How Ginger Can Improve Digestion

Ginger is also commonly used to promote digestion and aid in mitigating gastrointestinal discomfort.

Ginger can significantly enhance digestion by speeding up gastric emptying – the journey of food from our stomach into the small intestine. A sluggish gastric emptying process can lead to discomfort and bloating due to the sensation of a fuller stomach, so ginger can be used to provide substantial relief.

Ginger also promotes contractions in the antrum, a region at the lower end of the stomach. These contractions are crucial in the digestion process as they help mix food with stomach acid and digestive enzymes, breaking down food into a more digestible form. This can facilitate more efficient nutrient absorption and decrease instances of indigestion and discomfort.

The 2020 systematic review conducted at the college of pharmacy at Seoul National University also analysed seven randomised controlled trials that investigated ginger’s effect on gastric function, primarily focusing on gastric emptying. All studies reported that ginger enhances gastric emptying. In addition, research suggests that ginger’s enzymes can help break up and expel gas formed in the intestinal tract during digestion, relieving discomfort.

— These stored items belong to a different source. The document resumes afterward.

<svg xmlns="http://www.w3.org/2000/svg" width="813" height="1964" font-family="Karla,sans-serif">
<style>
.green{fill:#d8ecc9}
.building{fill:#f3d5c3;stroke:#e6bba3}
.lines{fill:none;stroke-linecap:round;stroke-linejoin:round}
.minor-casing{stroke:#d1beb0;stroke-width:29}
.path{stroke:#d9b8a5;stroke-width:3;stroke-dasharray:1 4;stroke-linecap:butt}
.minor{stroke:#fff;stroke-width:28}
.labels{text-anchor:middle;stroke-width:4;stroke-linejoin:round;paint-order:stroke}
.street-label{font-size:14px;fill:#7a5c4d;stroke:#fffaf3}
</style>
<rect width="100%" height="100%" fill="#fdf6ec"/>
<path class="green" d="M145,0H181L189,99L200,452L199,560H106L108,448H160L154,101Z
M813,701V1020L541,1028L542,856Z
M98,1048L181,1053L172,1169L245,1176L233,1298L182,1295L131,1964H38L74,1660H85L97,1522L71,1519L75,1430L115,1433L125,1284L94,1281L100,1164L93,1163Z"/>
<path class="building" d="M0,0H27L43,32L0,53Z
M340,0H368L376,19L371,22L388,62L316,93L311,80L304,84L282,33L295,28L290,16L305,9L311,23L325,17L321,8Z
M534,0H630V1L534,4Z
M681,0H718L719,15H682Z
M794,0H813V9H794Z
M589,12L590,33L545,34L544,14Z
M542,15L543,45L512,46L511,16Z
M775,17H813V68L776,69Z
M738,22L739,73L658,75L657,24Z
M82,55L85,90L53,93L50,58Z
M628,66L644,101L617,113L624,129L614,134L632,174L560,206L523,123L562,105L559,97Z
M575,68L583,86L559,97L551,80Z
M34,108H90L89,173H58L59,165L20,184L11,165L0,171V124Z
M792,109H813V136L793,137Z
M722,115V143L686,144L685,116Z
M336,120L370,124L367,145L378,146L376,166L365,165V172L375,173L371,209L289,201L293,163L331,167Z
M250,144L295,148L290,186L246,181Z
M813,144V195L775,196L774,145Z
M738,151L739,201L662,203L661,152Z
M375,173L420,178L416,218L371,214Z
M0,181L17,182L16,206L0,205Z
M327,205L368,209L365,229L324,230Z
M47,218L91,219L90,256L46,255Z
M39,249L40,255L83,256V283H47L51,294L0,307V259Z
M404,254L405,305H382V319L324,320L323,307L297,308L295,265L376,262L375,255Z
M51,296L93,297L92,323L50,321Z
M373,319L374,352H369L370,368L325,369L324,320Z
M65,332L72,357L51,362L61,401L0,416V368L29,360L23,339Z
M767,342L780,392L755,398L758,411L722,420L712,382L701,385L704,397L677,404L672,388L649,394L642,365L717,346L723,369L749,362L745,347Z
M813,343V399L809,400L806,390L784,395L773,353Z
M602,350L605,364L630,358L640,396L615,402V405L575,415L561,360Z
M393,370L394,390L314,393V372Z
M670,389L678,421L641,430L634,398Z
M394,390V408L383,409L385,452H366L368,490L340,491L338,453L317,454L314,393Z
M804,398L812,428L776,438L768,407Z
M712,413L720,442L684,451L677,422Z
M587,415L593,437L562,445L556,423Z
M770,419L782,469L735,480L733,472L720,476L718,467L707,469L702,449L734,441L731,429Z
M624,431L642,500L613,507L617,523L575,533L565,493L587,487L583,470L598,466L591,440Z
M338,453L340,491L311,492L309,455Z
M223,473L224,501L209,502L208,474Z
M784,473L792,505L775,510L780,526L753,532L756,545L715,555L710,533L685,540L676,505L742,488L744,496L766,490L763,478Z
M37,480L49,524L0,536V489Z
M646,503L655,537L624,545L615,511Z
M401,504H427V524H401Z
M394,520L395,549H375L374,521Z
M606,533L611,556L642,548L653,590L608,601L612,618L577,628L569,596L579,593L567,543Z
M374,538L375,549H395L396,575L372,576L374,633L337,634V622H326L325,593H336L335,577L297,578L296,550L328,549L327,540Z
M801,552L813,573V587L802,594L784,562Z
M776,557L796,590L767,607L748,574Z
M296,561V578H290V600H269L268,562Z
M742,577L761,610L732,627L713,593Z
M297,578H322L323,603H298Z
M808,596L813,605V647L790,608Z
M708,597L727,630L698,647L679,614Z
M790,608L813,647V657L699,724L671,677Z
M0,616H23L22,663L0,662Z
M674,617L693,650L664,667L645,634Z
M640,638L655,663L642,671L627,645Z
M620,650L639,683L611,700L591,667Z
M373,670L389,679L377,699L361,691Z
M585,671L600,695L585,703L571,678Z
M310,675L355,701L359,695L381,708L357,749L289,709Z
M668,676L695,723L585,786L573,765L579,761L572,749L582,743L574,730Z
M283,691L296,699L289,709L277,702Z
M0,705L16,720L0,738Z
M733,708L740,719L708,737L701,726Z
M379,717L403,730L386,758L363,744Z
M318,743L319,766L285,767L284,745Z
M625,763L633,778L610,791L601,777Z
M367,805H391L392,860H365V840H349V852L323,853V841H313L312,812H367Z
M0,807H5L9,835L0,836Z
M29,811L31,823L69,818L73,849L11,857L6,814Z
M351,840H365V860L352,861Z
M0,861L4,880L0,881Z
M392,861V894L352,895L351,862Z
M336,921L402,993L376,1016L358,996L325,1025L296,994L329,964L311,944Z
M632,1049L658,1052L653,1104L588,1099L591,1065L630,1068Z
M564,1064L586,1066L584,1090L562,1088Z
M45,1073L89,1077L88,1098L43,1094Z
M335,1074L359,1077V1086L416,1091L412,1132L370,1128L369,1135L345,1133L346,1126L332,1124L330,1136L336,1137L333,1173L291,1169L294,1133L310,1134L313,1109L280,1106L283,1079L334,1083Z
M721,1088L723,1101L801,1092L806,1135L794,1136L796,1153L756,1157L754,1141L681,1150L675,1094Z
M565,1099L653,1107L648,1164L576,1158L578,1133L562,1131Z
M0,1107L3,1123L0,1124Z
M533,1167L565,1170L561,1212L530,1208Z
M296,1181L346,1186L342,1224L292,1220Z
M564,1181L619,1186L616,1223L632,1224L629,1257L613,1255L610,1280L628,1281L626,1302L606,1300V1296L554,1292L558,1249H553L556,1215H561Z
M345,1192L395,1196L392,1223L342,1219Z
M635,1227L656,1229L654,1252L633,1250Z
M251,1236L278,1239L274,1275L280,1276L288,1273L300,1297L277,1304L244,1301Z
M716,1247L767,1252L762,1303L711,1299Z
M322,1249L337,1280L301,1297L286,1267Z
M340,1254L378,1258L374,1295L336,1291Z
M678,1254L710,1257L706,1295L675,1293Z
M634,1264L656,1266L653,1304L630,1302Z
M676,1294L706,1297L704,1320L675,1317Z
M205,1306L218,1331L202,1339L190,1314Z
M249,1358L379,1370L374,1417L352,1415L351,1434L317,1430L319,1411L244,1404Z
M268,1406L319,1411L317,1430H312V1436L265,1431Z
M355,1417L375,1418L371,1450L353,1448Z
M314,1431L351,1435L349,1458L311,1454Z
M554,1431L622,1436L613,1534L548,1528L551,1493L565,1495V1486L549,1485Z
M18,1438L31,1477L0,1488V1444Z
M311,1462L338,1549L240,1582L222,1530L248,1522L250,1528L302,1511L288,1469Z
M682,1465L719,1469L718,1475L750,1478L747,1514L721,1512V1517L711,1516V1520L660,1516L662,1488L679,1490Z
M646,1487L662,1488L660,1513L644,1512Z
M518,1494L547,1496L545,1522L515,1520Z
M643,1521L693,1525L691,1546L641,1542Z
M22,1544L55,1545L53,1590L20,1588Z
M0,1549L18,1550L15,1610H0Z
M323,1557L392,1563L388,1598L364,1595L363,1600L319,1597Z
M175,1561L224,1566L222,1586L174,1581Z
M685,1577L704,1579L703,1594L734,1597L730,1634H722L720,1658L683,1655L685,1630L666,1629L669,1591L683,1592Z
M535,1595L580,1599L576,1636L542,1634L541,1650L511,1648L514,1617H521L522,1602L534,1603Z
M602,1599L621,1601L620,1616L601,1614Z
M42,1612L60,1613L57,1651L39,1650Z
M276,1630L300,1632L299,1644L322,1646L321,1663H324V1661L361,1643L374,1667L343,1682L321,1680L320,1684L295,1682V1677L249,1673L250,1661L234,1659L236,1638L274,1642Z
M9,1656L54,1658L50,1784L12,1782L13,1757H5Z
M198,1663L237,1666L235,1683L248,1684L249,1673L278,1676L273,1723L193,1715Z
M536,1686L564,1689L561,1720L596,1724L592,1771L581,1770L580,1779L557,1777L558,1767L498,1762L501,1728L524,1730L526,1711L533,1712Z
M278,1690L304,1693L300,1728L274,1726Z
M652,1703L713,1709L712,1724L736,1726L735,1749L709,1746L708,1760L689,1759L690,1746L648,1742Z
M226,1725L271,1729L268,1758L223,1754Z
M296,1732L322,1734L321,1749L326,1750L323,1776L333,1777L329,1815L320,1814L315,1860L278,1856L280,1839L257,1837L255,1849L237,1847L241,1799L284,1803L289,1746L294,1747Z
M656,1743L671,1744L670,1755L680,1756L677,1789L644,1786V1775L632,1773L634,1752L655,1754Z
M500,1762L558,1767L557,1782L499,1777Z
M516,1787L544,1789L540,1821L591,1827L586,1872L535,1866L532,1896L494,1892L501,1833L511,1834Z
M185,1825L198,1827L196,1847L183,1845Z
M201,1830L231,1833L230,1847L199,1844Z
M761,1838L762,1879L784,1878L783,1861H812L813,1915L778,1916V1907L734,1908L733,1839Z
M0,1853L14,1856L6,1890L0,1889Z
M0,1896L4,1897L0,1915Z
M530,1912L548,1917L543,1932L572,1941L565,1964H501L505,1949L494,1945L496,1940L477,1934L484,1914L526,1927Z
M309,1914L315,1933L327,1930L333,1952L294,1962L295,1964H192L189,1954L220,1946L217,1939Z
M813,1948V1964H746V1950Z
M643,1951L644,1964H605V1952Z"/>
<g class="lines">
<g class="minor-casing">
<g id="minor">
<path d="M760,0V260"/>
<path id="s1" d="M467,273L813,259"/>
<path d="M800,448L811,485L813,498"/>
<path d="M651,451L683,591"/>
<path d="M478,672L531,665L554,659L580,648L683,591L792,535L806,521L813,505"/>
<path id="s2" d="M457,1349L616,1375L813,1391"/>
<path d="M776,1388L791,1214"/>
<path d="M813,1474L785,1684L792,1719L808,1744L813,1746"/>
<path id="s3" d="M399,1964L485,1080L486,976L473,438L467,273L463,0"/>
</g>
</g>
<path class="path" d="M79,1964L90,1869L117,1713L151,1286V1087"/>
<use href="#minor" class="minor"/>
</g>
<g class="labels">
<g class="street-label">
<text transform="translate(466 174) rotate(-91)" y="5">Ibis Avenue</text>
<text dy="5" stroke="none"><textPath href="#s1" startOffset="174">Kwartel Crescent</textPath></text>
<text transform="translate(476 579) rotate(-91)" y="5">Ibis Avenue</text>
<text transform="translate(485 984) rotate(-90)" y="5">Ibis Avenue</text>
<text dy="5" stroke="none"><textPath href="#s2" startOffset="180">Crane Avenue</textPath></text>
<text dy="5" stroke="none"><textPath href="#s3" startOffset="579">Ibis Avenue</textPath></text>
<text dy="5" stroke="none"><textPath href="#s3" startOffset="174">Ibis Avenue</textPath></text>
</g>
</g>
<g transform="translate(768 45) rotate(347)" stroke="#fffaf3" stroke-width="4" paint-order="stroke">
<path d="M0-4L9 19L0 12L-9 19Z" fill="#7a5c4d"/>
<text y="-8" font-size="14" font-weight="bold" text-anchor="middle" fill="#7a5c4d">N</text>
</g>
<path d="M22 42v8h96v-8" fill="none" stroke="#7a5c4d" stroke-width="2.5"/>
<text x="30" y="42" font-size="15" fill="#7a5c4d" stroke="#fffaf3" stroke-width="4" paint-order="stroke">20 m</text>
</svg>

For endurance athletes, this could have a significant impact, as faster gastric emptying is likely to reduce stomach discomfort during long training sessions or races, making it easier to consume more fuel and maintain comfort throughout the duration of exercise.

However, convenient and easy to take ginger supplements during exercise are hard to come by, that’s why we created ginger roars. We combined raw ginger with virgin coconut oil, cassava root and cane sugar. The result? A full flavoured energy solution that will help prevent digestive issues during training and racing. Each 33mg caffeine chew will help settle your stomach when you’re struggling to take on board fuel.

Ginger Roars close up shot of individually wrapped chew on a chopped piece of ginger

How to Settle Your Stomach Before Your Next Training Session

Runner’s stomach can be a challenging issue for endurance athletes, but with the right strategies, you can take steps to settle your stomach and prevent discomfort during your runs. Here’s a summary to help you prepare effectively:

Optimise Your Carbohydrate Intake Pre-Training:

Before training, it’s crucial to consume enough carbohydrates for energy. The American College of Sports Medicine suggests 1-4 g/kg of body weight of carbs 1-4 hours prior to endurance exercise. This tops up muscle glycogen and provides sustained energy.

Stay Hydrated:

Hydration is vital for performance and digestion. For sessions under 4 hours and in moderate weather, drink to thirst during the run. Afterward, replenish lost fluids by weighing before and after the session and consuming 1.5x sweat loss in fluids.

Opt for Low Fibre and Low Fat Foods Pre-Workout:

Choose wisely to avoid GI discomfort during exercise. Skip high-fibre and high-fat foods before workouts as they slow digestion. 

Incorporate Ginger Into Your Nutrition Plan:

Ginger reduces nausea and aids digestion. Add it to pre-run routine via ginger chews or beverages. It improves digestion and gastric emptying, reducing discomfort during your run.